» EXERCISE
In the copy, include all of the listing exactly and none of its pictures.

» INFORMATION SUPPLIED
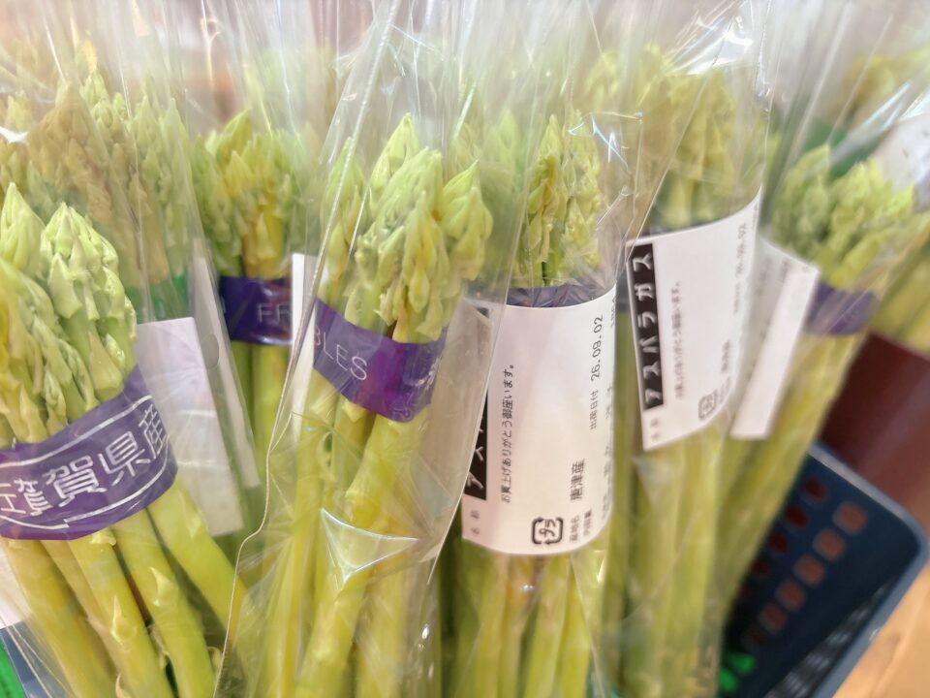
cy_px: 349
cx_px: 465
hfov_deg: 67.3
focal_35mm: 26
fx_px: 699
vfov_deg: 53.1
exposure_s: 1/60
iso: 160
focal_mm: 5.96
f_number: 1.6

» SOLVED PROBLEM
cy_px: 349
cx_px: 465
hfov_deg: 67.3
focal_35mm: 26
fx_px: 699
vfov_deg: 53.1
exposure_s: 1/60
iso: 160
focal_mm: 5.96
f_number: 1.6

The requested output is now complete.